> [Instruction]
Please state how many lines in the records below contain the word "ampliada", giving only the number.

Segment Start: Extracted records

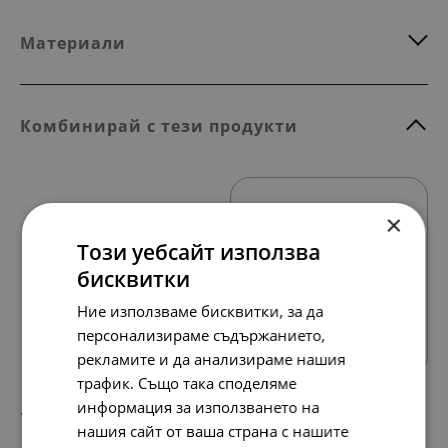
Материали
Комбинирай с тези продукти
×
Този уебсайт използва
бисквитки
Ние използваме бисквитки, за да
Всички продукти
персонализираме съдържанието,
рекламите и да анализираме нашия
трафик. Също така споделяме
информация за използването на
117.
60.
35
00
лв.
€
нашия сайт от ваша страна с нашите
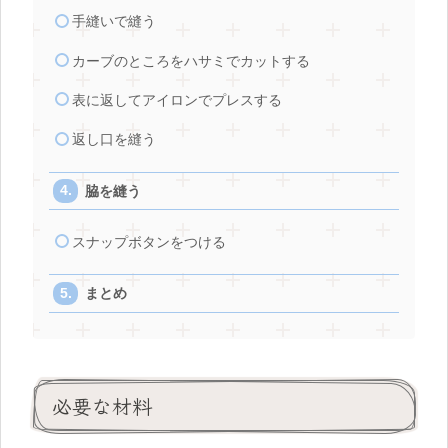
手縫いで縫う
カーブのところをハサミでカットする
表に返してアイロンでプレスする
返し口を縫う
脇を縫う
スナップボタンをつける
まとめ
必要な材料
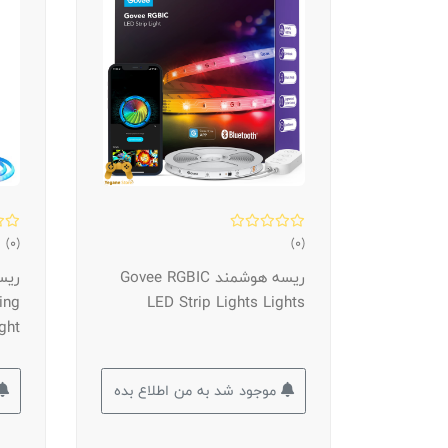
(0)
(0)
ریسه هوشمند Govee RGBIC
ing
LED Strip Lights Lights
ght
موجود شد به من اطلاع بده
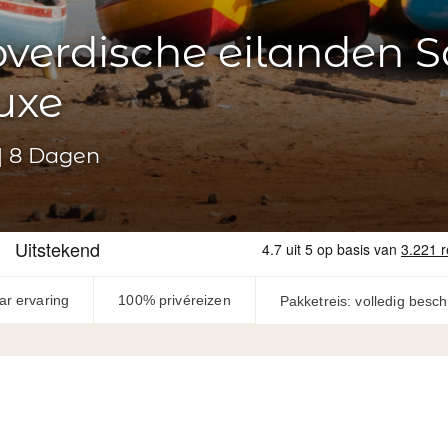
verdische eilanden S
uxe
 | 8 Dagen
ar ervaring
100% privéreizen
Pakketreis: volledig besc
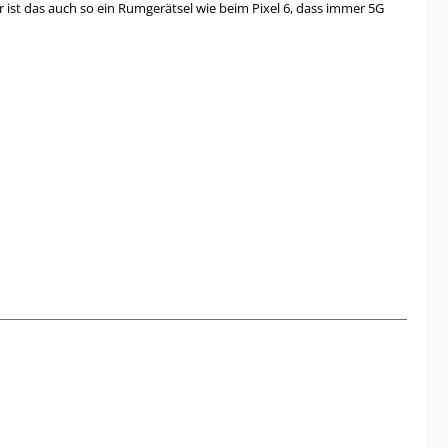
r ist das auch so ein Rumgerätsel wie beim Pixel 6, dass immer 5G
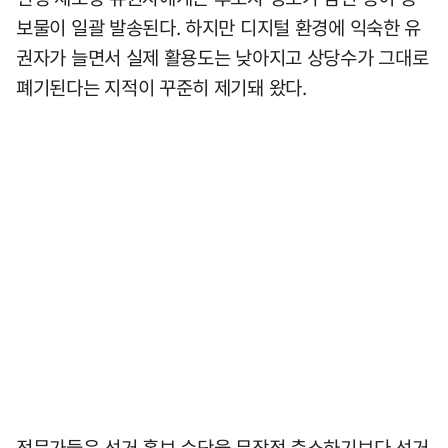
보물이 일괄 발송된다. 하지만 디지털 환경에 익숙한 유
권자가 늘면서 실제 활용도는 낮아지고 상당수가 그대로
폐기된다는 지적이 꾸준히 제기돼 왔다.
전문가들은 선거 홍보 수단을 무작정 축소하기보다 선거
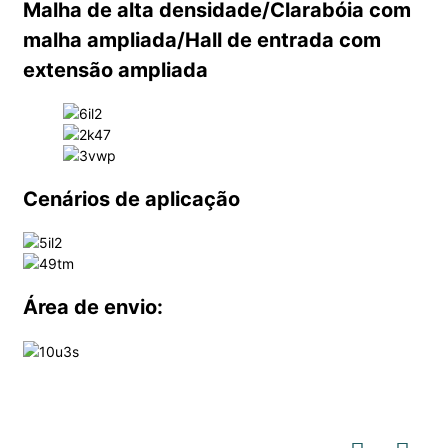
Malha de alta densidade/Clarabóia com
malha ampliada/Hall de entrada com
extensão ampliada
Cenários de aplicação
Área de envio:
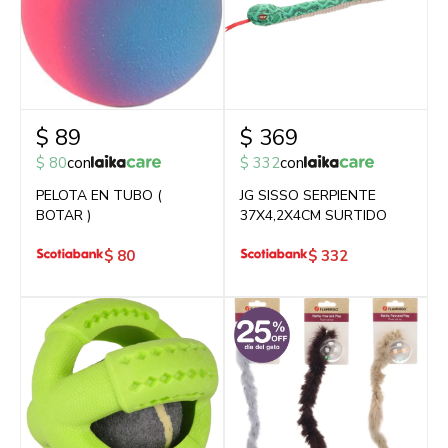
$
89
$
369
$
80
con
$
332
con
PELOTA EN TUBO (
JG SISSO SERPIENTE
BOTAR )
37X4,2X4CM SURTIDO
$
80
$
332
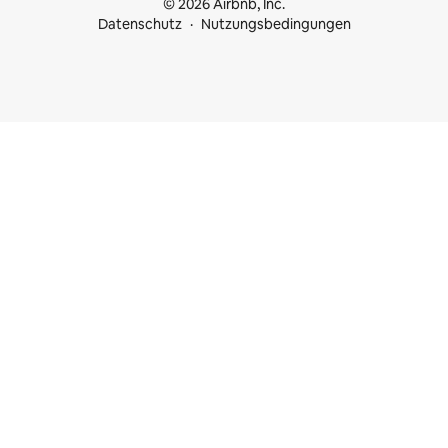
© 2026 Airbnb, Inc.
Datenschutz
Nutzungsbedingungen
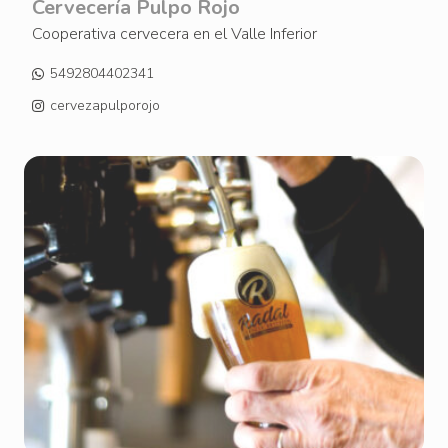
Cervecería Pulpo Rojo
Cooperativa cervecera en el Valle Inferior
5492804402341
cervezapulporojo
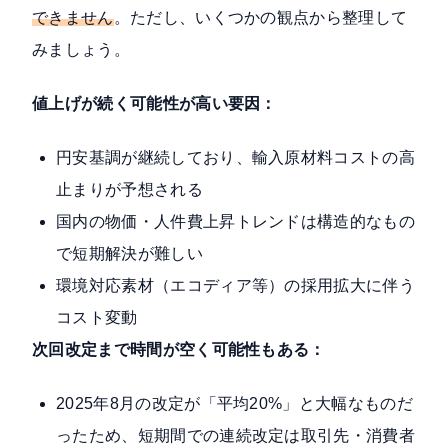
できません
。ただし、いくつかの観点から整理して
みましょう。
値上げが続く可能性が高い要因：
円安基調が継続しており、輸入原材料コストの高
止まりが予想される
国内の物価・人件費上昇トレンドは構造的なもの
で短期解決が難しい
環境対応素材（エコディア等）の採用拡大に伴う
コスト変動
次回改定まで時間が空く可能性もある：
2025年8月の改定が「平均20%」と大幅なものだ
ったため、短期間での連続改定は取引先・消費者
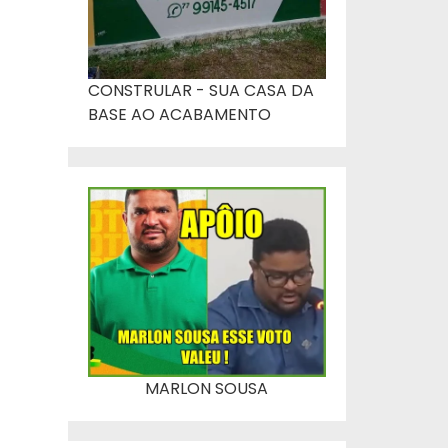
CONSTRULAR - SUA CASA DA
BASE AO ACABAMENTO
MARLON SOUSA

Segment End: Extracted records

> [Task output]
2